Speaking of vicious barbarians, my blood boiled at the sight of a video online where this dumb hick circus trainer beats an elephant and then brags about it; (see www.ringlingbeatsanimals.com). What is happening these days that there are so many examples of just plain Bad Human Behavior??

I’m generally a nice guy, really (I’m a therapist; we pride ourselves on being genuinely nice, affirmative, and peaceful people, holding our clients in “unconditional positive regard”), and I generally focus on the positive to help people address challenges in their lives in all kinds of ways. But when we are barraged in the weekly news with examples of vile human behavior against other humans (or in the case of Ringling Brothers Circus, its animals), it’s OK to cry foul. Some activisits who promote peace, social justice, and civility would say it is our DUTY to cry foul, and keep demanding it until justice is achieved.

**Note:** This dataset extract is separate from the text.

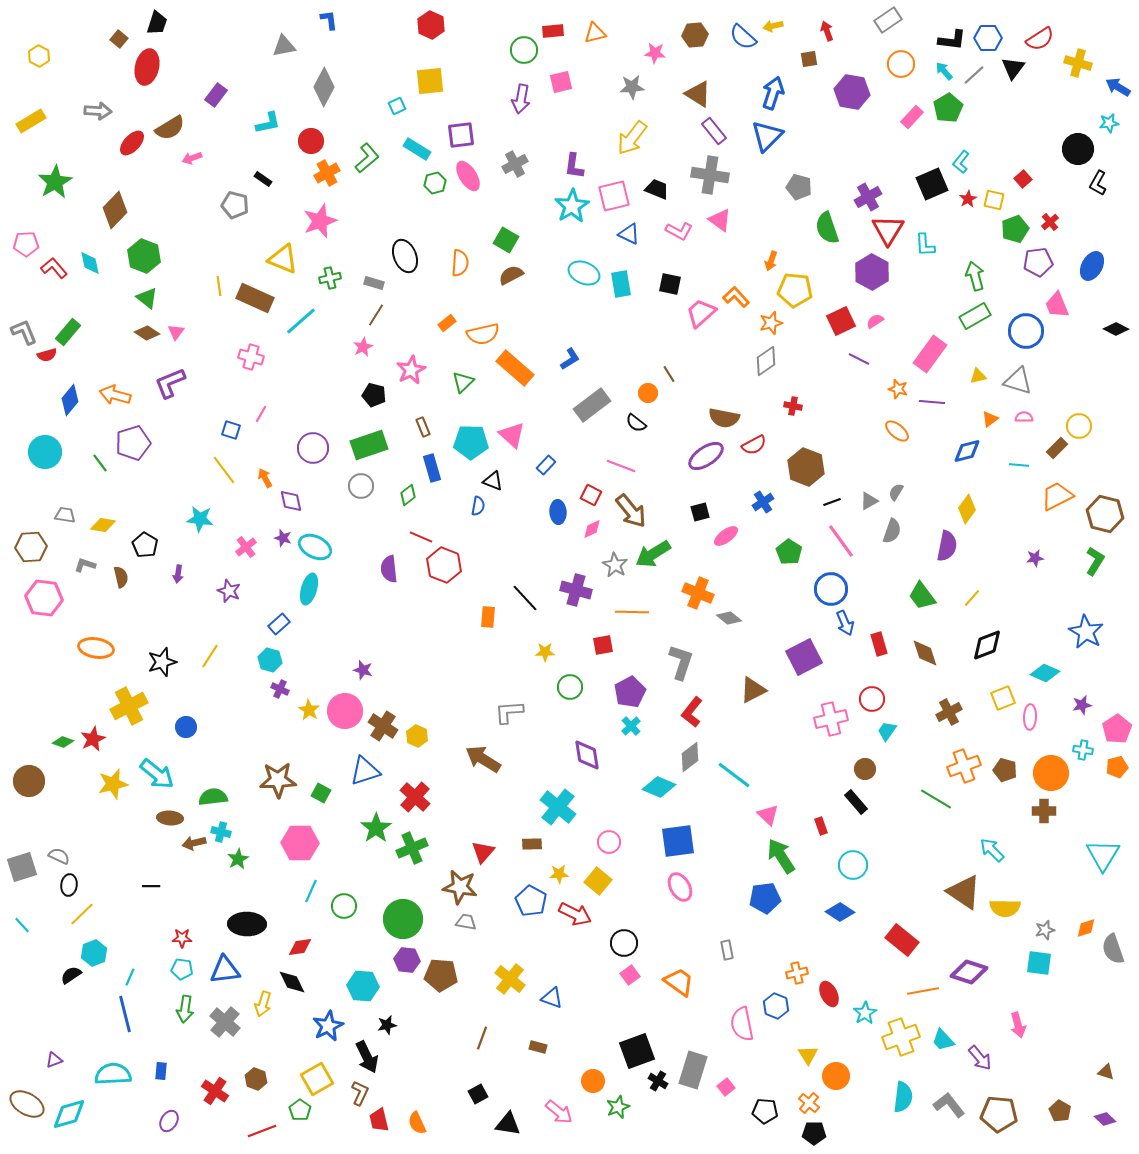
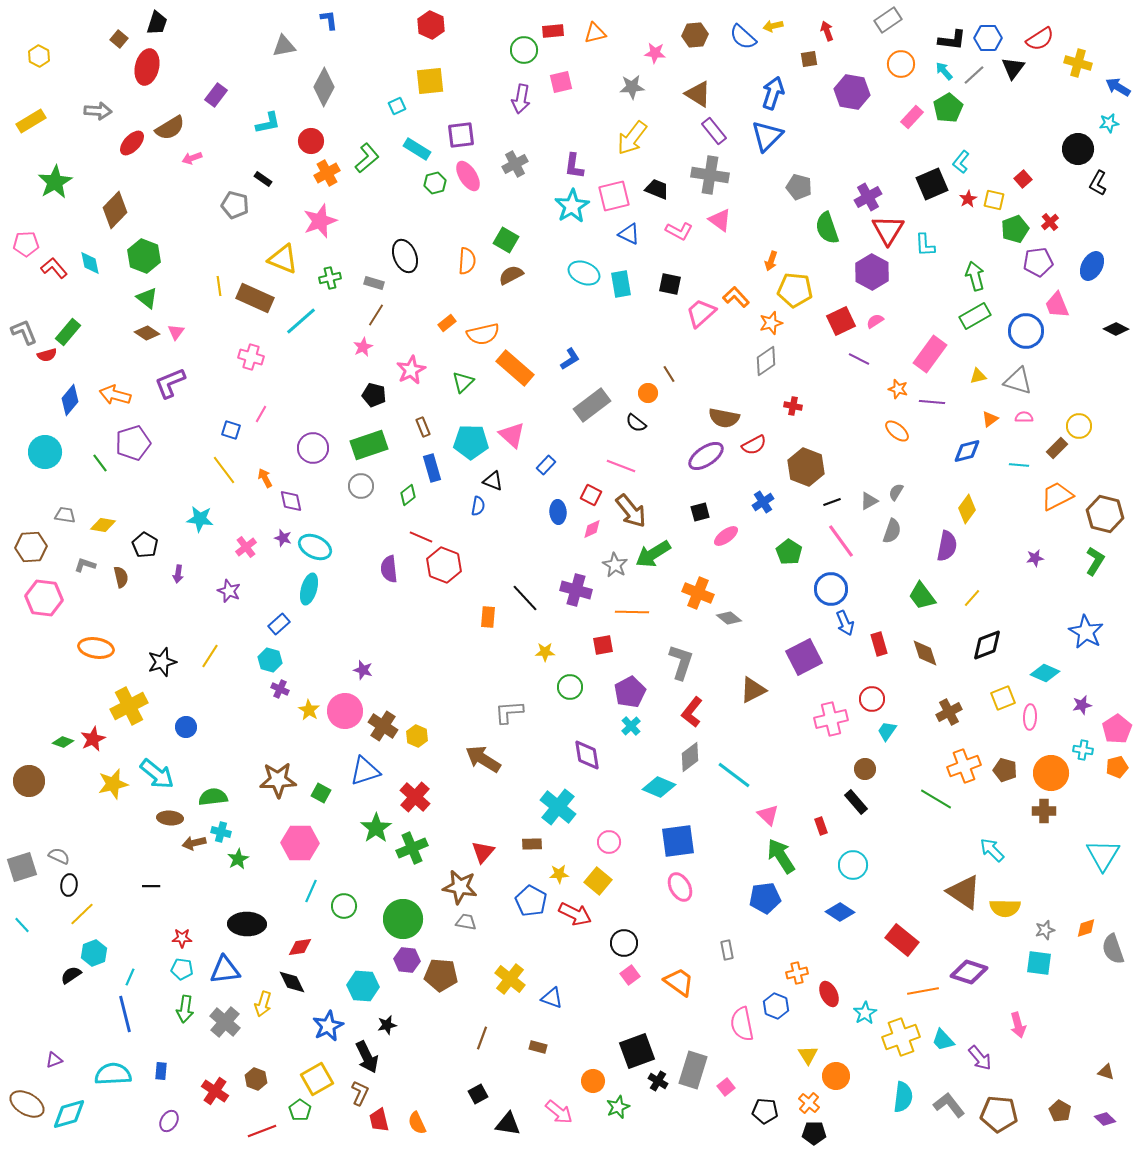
orange semicircle at (460, 263): moved 7 px right, 2 px up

All is not lost. Sarah Palin is a national joke, and probably has no real chance of gaining any serious power. Laura Schlessinger will be a darling of conservatives from now on, and make lots of money at whacko conservative conventions where she can spout the “n-word” to her dark heart’s desire to an eager audience of morons who eat it up. Sharron Angle will likely lose the Nevada election. Jan Brewer will eventually be drummed out of power in Arizona. PETA will teach, and all rational-minded people will eventually learn, that Ringling Brothers is an archaic embarrassment of an “entertainment” institution and someday the tent will permanently fold and its animals sent to sancturaries around the world. And, hopefully, Jerry Brown will be elected Governor of California and send Meg Whitman away in even more disgrace than she already is in. 

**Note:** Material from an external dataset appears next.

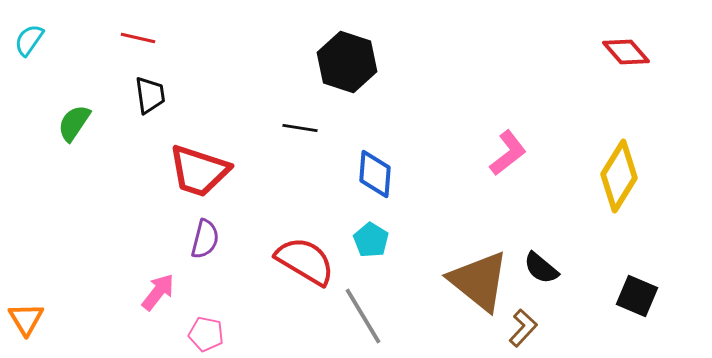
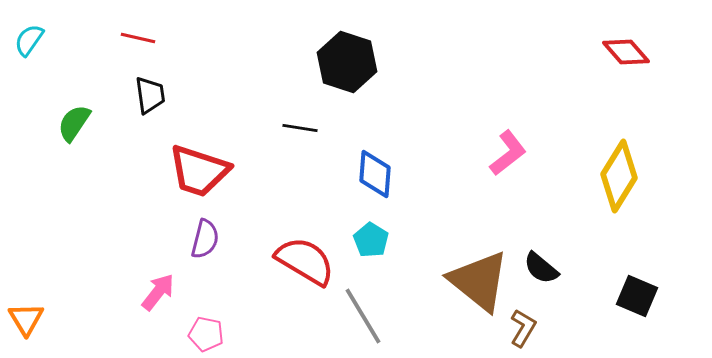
brown L-shape: rotated 12 degrees counterclockwise
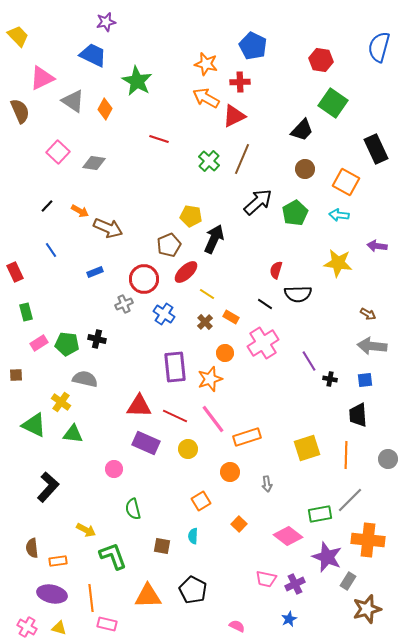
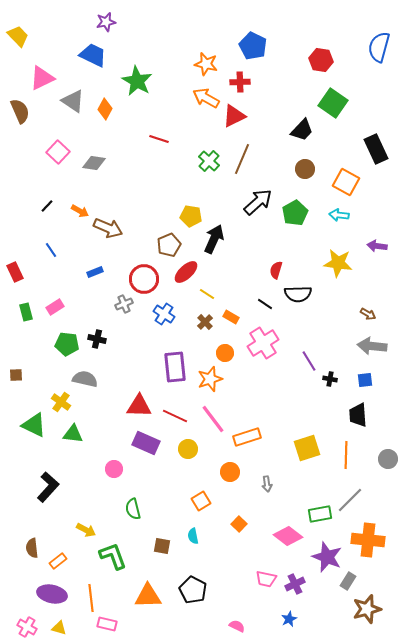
pink rectangle at (39, 343): moved 16 px right, 36 px up
cyan semicircle at (193, 536): rotated 14 degrees counterclockwise
orange rectangle at (58, 561): rotated 30 degrees counterclockwise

I always say that starting work in psychotherapy and coaching begins with the HOPE, that the conditions that brought a client to me CAN get better, with work and the strategic application of various resources. Let’s hope the same holds true for broader socio-political issues.  Until then, we can each rally our sense of Resilience and Resolve, which are key components of mental health. 

And keep Revolution in our back pocket, just in case.